From sustainable clothing and jewellery brands to sustainable beauty products and sustainable restaurants, most things have a sustainable iteration these days – even activewear. To that end, here are the sustainable activewear brands that are as beneficial to the planet as exercise is to your body. Now all that’s left to do is ascertain which fitness tribe you belong to.
If you like your sustainable activewear to be accompanied by the thrill of the new, we recommend Megosa: it launched only last week. We don’t just appreciate the natural dyes they use for being environmentally–friendly, though. These are garments in colours – from mint to pink and lavender – that are almost too pretty for sweating in. We therefore suggest sticking to low impact exercise when wearing them, which may well stretch to no exercise at all.

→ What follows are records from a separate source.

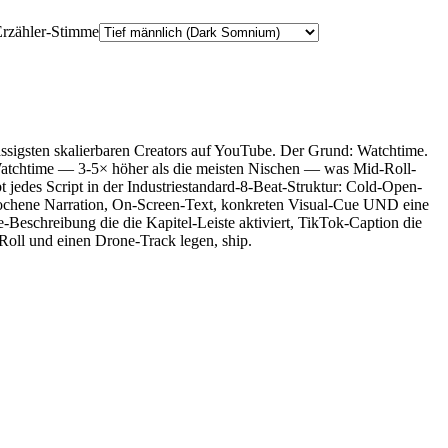
Erzähler-Stimme
igsten skalierbaren Creators auf YouTube. Der Grund: Watchtime.
atchtime — 3-5× höher als die meisten Nischen — was Mid-Roll-
 jedes Script in der Industriestandard-8-Beat-Struktur: Cold-Open-
ene Narration, On-Screen-Text, konkreten Visual-Cue UND eine
Beschreibung die die Kapitel-Leiste aktiviert, TikTok-Caption die
Roll und einen Drone-Track legen, ship.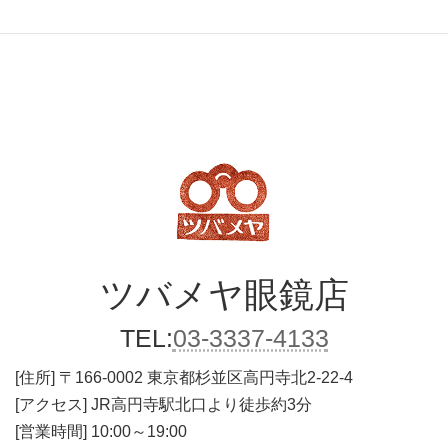
ツバメヤ
眼鏡店
TEL:
03-3337-4133
[住所]
〒166-0002 東京都杉並区高円寺北2-22-4
[アクセス] JR高円寺駅北口より徒歩約3分
[営業時間] 10:00～19:00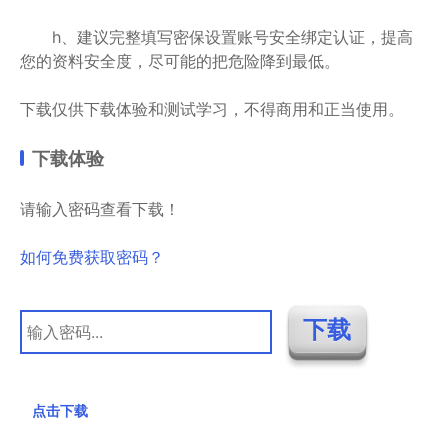
h、建议完整填写密保设置账号安全绑定认证，提高
您的资料安全度，尽可能的把危险降到最低。
下载仅供下载体验和测试学习，不得商用和正当使用。
下载体验
请输入密码查看下载！
如何免费获取密码？
点击下载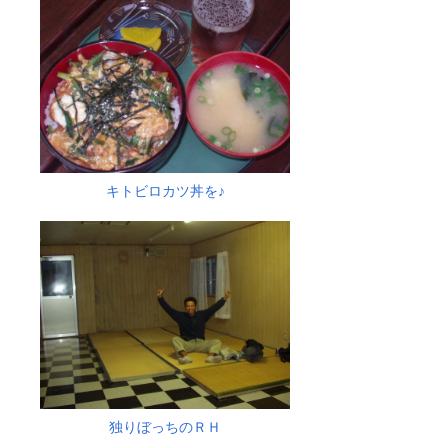
キトビロカツ丼を♪
独りぼっちのＲＨ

Given the fact that Ernest Leoty work with specialist sportswear manufacturers that have created kits for the British olympic cycling team and costumes for the Opéra national de Paris, it’s safe to describe their activewear as ‘reliable’. But how is it sustainable? “Sustainability is at the centre of Ernest Leoty,” says its founder, Marion Rabate. “We use recycled yarns and fabrics like Econyl® and Q-Nova®, or natural fabrics like Tencel™,” she continues. “Most importantly, because of their quality, our pieces are timeless pieces, designed to last." Well, there you have it.
Sustainability is so important to Stella McCartney that their website features a sustainability timeline dating back to 2001, the year of the brand’s launch. It’s unsurprising, then, that their lasting collaboration with Adidas should also be sustainable. In 2019, Adidas by Stella McCartney launched – the first ever, might we add – garments made from Evrnu's NuCycle™ (a technology that enables discarded clothing to be made into entirely new products) yarn and KOBA® faux fur (an innovative faux fur made from vegetal ingredients). And you can’t fault it aesthetically, either.

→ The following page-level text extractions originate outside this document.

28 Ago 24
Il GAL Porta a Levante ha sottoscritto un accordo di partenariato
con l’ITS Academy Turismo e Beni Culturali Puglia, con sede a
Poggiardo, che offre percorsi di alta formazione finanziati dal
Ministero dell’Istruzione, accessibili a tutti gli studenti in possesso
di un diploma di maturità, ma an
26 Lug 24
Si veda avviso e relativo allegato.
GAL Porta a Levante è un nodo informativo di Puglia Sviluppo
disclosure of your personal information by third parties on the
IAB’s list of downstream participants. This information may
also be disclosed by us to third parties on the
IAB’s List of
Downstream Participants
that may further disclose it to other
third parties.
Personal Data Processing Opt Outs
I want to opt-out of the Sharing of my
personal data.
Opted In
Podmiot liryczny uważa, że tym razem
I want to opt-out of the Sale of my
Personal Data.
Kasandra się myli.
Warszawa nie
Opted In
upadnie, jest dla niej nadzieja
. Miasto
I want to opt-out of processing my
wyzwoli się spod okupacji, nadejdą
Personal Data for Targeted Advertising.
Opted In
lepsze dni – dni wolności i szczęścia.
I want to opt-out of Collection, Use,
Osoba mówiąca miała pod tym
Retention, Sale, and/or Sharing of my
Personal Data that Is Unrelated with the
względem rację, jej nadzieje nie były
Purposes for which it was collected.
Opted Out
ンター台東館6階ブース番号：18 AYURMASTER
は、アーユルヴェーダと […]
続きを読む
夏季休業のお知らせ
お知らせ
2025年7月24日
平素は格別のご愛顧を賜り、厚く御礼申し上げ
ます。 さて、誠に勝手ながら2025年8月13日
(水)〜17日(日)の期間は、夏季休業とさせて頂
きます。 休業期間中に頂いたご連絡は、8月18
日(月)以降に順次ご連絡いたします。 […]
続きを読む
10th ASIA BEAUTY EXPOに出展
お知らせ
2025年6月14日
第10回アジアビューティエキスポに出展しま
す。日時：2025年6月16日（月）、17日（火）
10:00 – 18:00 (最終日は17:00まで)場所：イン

Reformation launched their first activewear collection only recently. As with the rest of what they offer, it’s designed for ‘looking cute and being sustainable whatever you’re doing’ and comes in two fabrications: EcoMove and EcoStretch, with the former designed for things like HIIT and the latter for gentler forms of exercise. Both are made from REPREVE which uses post-consumer recycled plastic bottles in its construction (and comes with Global Recycling Standard certification).
Australian activewear brand Horizon Athletic’s love for the ocean even extends to the fabrics they use. Econyl®, for instance, is made from discarded fishing nets and other post-consumer waste. This would be excellent in itself, but the brand improves it further by weaving it with LYCRA® XTRA LIFE™ to make it five times more durable when exposed to chlorine, salt water, UV radiation and SPF than other comparable fabrics. Ultimately, this is a brand about maximum usage and minimum impact.
We’d be nothing without the kindness and transparency of our girlfriends – or Girlfriend Collective, for that matter. Aside from the many accolades of sustainability the brand boasts, what we really love about it is the activewear itself. Its minimalism means that the pieces can effortlessly blend into many summer outfits, which we suppose is a win for economy as well as exercise.
We celebrated Scultura for being a sustainable activewear brand back in 2020 and little has changed since then. They’re especially appealing if you want brightly coloured clothes to exercise in, though.
While talk of astrology and chakras admittedly isn’t for everyone, there are some people on this earth who embrace it wholeheartedly. So wholeheartedly, in fact, that they’d probably sport sustainable activewear inspired by both topics, which is exactly what PAMA London specialises in. It’s an excellent brand for yoga clothes regardless of this, however.
For completely justified reasons, sustainable activewear isn’t always the most affordable activewear on the market. TALA, however, exists to challenge this by offering sustainable activewear that is accessible both in terms of price point and size inclusivity. And, like Girlfriend Collective, it’s aesthetic is delightfully plain.
‘Nimble’ is exactly what we aspire to be, so we have no shame in donning a sustainable activewear brand named as such in a bid to become it. However, there’s more to Nimble than nimbleness – a lot more, actually. From pieces designed to hold your phone to sports bras that simply zip closed, there’s something for everyone (and each piece saves plastic bottles from ending up in the ocean of landfill).